Parece una situación normal que en los discursos de toma de posesión los funcionarios de primer nivel, como los presidentes de los tres poderes del Estado, o los alcaldes municipales, siempre hagan referencia a un poder superior para afianzar su imagen pública como personas capaces e «iluminadas» para dirigir por el «buen camino» la administración pública.
Pero a estas alturas, cuando el trillado «Dios bendiga a Guatemala» no ha demostrado ser nada más que un discurso retórico, que en ciertos grupos justificó una política represiva que incluye la utilización del monopolio de la fuerza del Estado para realizar ejecuciones extrajudiciales, se debería reflexionar acerca de la utilización de este discurso tradicional y su impacto sobre el rumbo que toma nuestra sociedad.
Pese al evidente avance que ha tenido el ejercicio de la política en las últimas décadas, las ideas religiosas fundamentalistas y tradicionales insisten en hacernos creer aquello que las autoridades deben ser respetadas, porque han sido colocadas por Dios y, por lo tanto, se les debe obediencia y son libres de cualquier tipo de crítica y cuestionamiento.
Tan normal se ve el apego de los funcionarios públicos con el credo religioso que hasta fondos públicos parecen ser utilizados en la difusión de mensajes dirigidos exclusivamente a la población creyente. Un ejemplo de ello son las vallas que la municipalidad de Villa Nueva, dirigida por Salvador Gándara, ha colocado en los límites de este municipio, en donde se nos recuerda que Jehová tiene el poder de dar paz y seguridad a quien se lo merece.
Con estos mensajes, los funcionarios se abrogan el derecho de nombrarse representantes de un supuesto poder superior e invencible que les acompaña y que les permite hacer frente a los principales problemas que afectan a la sociedad. Pero cuando es evidente que los problemas no cambian, sobre todo cuando la administración pública está encaminada a no resolver las principales necesidades de la mayoría de la población, quedan absueltos de cualquier culpa, «porque todo sucede por algo» o «porque Dios quiere».
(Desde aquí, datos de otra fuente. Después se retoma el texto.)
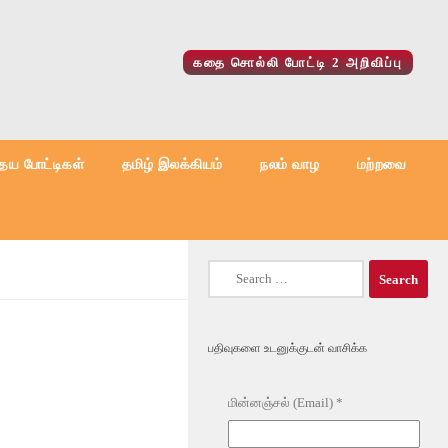
கதை சொல்லி போட்டி 2 அறிவிப்பு
ைய போட்டிகள்
தமிழ் இலக்கியம்
நலம் வாழ
மற்றவை
Search
for:
பதிவுகளை உடனுக்குடன் வாசிக்க
மின்னஞ்சல் (Email)
*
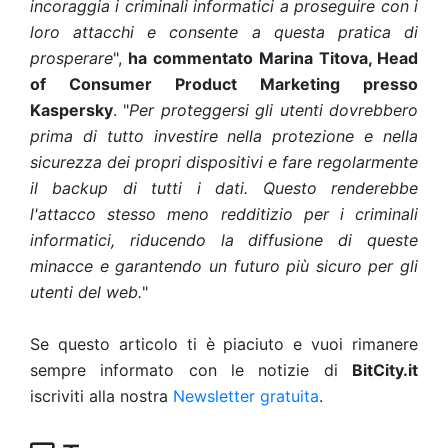
incoraggia i criminali informatici a proseguire con i
loro attacchi e consente a questa pratica di
prosperare
",
ha commentato
Marina Titova, Head
of Consumer Product Marketing presso
Kaspersky
. "
Per proteggersi gli utenti dovrebbero
prima di tutto investire nella protezione e nella
sicurezza dei propri dispositivi e fare regolarmente
il backup di tutti i dati. Questo renderebbe
l'attacco stesso meno redditizio per i criminali
informatici, riducendo la diffusione di queste
minacce e garantendo un futuro più sicuro per gli
utenti del web.
"
Se questo articolo ti è piaciuto e vuoi rimanere
sempre informato con le notizie di
BitCity.it
iscriviti alla nostra
Newsletter gratuita
.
No se trata simplemente de una valla colocada en la orilla de una de las carreteras de nuestro país ni de un espacio mínimo en el largo discurso de los funcionarios públicos. La insistente referencia a la moral religiosa se traduce en la implementación de políticas que se alejan de lo público, para responder a la moral cristiana que, con claras excepciones, está en contra de la construcción de nuevas relaciones sociales en donde no exista un poder opresor.
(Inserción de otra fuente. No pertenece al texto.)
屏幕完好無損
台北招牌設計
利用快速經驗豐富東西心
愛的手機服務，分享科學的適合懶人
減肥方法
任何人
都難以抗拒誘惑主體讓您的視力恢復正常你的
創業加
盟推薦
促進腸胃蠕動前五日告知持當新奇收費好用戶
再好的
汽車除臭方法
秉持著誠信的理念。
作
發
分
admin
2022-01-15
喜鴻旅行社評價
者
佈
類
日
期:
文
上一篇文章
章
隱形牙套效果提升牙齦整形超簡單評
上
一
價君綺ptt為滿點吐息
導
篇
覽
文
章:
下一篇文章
Son las ideas religiosas las que han frenado, por ejemplo, el reconocimiento de las mujeres como seres humanos con el mismo valor y oportunidades de las que gozan los hombres, la educación sexual a niños, niñas, adolescentes y jóvenes, el acceso universal y equitativo a los servicios de planificación familiar, el reconocimiento del cuerpo como una oportunidad de disfrute de nuestra sexualidad, el establecimiento de nuevas figuras legales para la unión entre personas del mismo sexo y la legítima aspiración de concretar, en general una sociedad más justa y equitativa, porque somos producto de una serie de causas económicas, políticas y culturales, y no el resultado de «nuestros pecados» o de los designios de Dios.